Hi
We try to use YARN framework with Lily -
http://www.lilyproject.org/lily/index.html
Lily use MapReduce job for batch indexing records.
Map reads record from Hbase and send it to Solr for indexing.
Feature of realization that it doesn't use REDUCE step:
http://docs.ngdata.com/lily-docs-current/415-lily/441-lily.html#ThebatchbuildMapReducejob
The batch build MapReduce job
The batch build MR job is a map task for the MapReduce programming
model that takes as input the records stored in Lily, and calls the
indexer engine for each of these records.
It is based on Lily's MR integration
<http://docs.ngdata.com/lily-docs-current/g4/570-lily.html> support,
which means that the input will be split into as many parts as there
are HBase regions in the records table.
There is no reduce part to this job, and neither does the map task
produce any output key-values. It simply calls Solr directly. This
approach is used since it allows to run the batch build concurrently
with an ongoing incremental update of the index.
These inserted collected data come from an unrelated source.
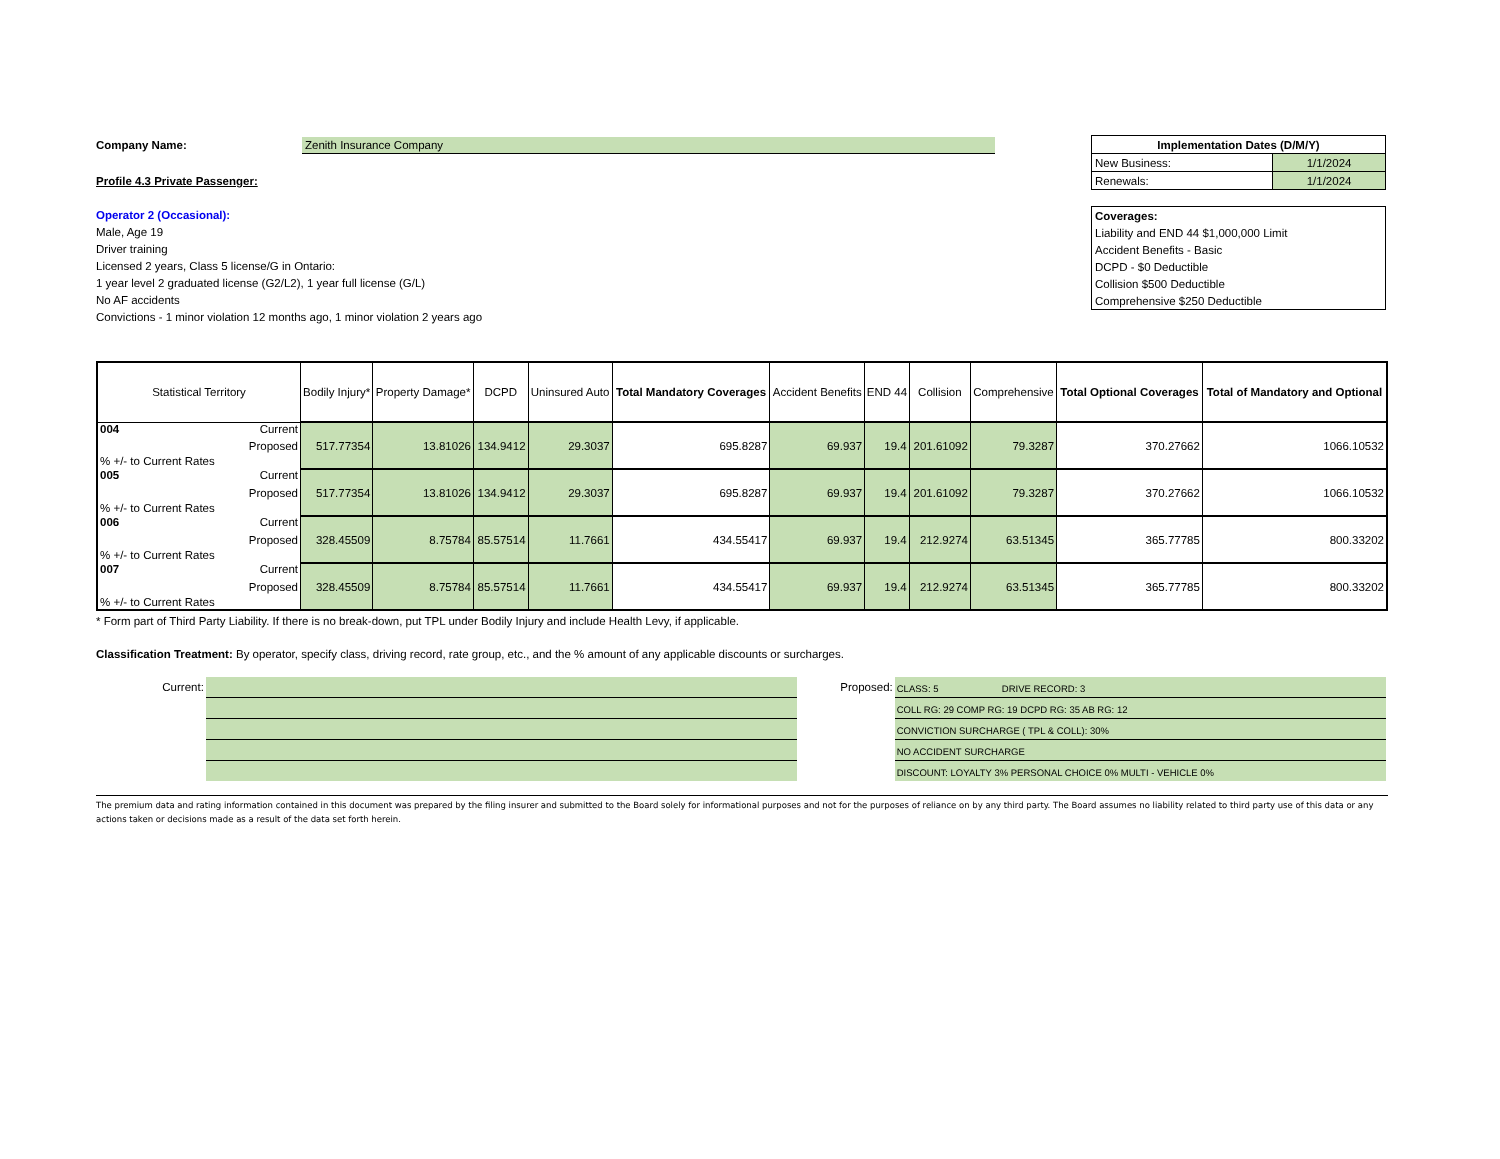Company Name: Zenith Insurance Company
Profile 4.3 Private Passenger:
Operator 2 (Occasional):
Male, Age 19
Driver training
Licensed 2 years, Class 5 license/G in Ontario:
1 year level 2 graduated license (G2/L2), 1 year full license (G/L)
No AF accidents
Convictions - 1 minor violation 12 months ago, 1 minor violation 2 years ago
| Implementation Dates (D/M/Y) | |
| New Business: | 1/1/2024 |
| Renewals: | 1/1/2024 |
| Coverages: |
| Liability and END 44 $1,000,000 Limit |
| Accident Benefits - Basic |
| DCPD - $0 Deductible |
| Collision $500 Deductible |
| Comprehensive $250 Deductible |
| Statistical Territory | Bodily Injury* | Property Damage* | DCPD | Uninsured Auto | Total Mandatory Coverages | Accident Benefits | END 44 | Collision | Comprehensive | Total Optional Coverages | Total of Mandatory and Optional |
| --- | --- | --- | --- | --- | --- | --- | --- | --- | --- | --- | --- |
| 004 Current | | | | | | | | | | | |
| Proposed | 517.77354 | 13.81026 | 134.9412 | 29.3037 | 695.8287 | 69.937 | 19.4 | 201.61092 | 79.3287 | 370.27662 | 1066.10532 |
| % +/- to Current Rates | | | | | | | | | | | |
| 005 Current | | | | | | | | | | | |
| Proposed | 517.77354 | 13.81026 | 134.9412 | 29.3037 | 695.8287 | 69.937 | 19.4 | 201.61092 | 79.3287 | 370.27662 | 1066.10532 |
| % +/- to Current Rates | | | | | | | | | | | |
| 006 Current | | | | | | | | | | | |
| Proposed | 328.45509 | 8.75784 | 85.57514 | 11.7661 | 434.55417 | 69.937 | 19.4 | 212.9274 | 63.51345 | 365.77785 | 800.33202 |
| % +/- to Current Rates | | | | | | | | | | | |
| 007 Current | | | | | | | | | | | |
| Proposed | 328.45509 | 8.75784 | 85.57514 | 11.7661 | 434.55417 | 69.937 | 19.4 | 212.9274 | 63.51345 | 365.77785 | 800.33202 |
| % +/- to Current Rates | | | | | | | | | | | |
* Form part of Third Party Liability. If there is no break-down, put TPL under Bodily Injury and include Health Levy, if applicable.
Classification Treatment: By operator, specify class, driving record, rate group, etc., and the % amount of any applicable discounts or surcharges.
Current: Proposed:
CLASS: 5 DRIVE RECORD: 3
COLL RG: 29 COMP RG: 19 DCPD RG: 35 AB RG: 12
CONVICTION SURCHARGE ( TPL & COLL): 30%
NO ACCIDENT SURCHARGE
DISCOUNT: LOYALTY 3% PERSONAL CHOICE 0% MULTI - VEHICLE 0%
The premium data and rating information contained in this document was prepared by the filing insurer and submitted to the Board solely for informational purposes and not for the purposes of reliance on by any third party. The Board assumes no liability related to third party use of this data or any actions taken or decisions made as a result of the data set forth herein.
Since the map task spends time waiting on IO (as it reads records from
HBase and sends to Solr), it uses multiple threads to perform the
indexing.
In original MapReduce (MR1) all works correctly, but when we try use
YARN we receive message:
yarn-hadoop-nodemanager-node4.nevod.ru.log:
2013-04-11 11:04:07,325 ERROR org.apache.hadoop.mapred.ShuffleHandler:
Shuffle error:
java.lang.IllegalArgumentException: empty text
at
org.jboss.netty.handler.codec.http.HttpVersion.<init>(HttpVersion.java:103)
at
org.jboss.netty.handler.codec.http.HttpVersion.valueOf(HttpVersion.java:68)
at
org.jboss.netty.handler.codec.http.HttpRequestDecoder.createMessage(HttpRequestDecoder.java:81)
at
org.jboss.netty.handler.codec.http.HttpMessageDecoder.decode(HttpMessageDecoder.java:198)
at
org.jboss.netty.handler.codec.http.HttpMessageDecoder.decode(HttpMessageDecoder.java:107)
at
org.jboss.netty.handler.codec.replay.ReplayingDecoder.callDecode(ReplayingDecoder.java:470)
at
org.jboss.netty.handler.codec.replay.ReplayingDecoder.messageReceived(ReplayingDecoder.java:443)
at
org.jboss.netty.channel.Channels.fireMessageReceived(Channels.java:274)
at
org.jboss.netty.channel.Channels.fireMessageReceived(Channels.java:261)
at
org.jboss.netty.channel.socket.nio.NioWorker.read(NioWorker.java:349)
at
org.jboss.netty.channel.socket.nio.NioWorker.processSelectedKeys(NioWorker.java:280)
at
org.jboss.netty.channel.socket.nio.NioWorker.run(NioWorker.java:200)
at
java.util.concurrent.ThreadPoolExecutor.runWorker(ThreadPoolExecutor.java:1145)
at
java.util.concurrent.ThreadPoolExecutor$Worker.run(ThreadPoolExecutor.java:615)
at java.lang.Thread.run(Thread.java:722)
2013-04-11 11:04:07,325 ERROR org.apache.hadoop.mapred.ShuffleHandler:
Shuffle error [id: 0x3bd2d042, /195.222.150.35:50577 =>
/195.222.150.35:8080] EXCEPTION: java.lang.IllegalArgumentException:
empty text
I suspect that this message appears because of lack of the reduce phase.
How it is possible to solve this problem?
--
Консультант 1-й категории
Костарев А.Ф.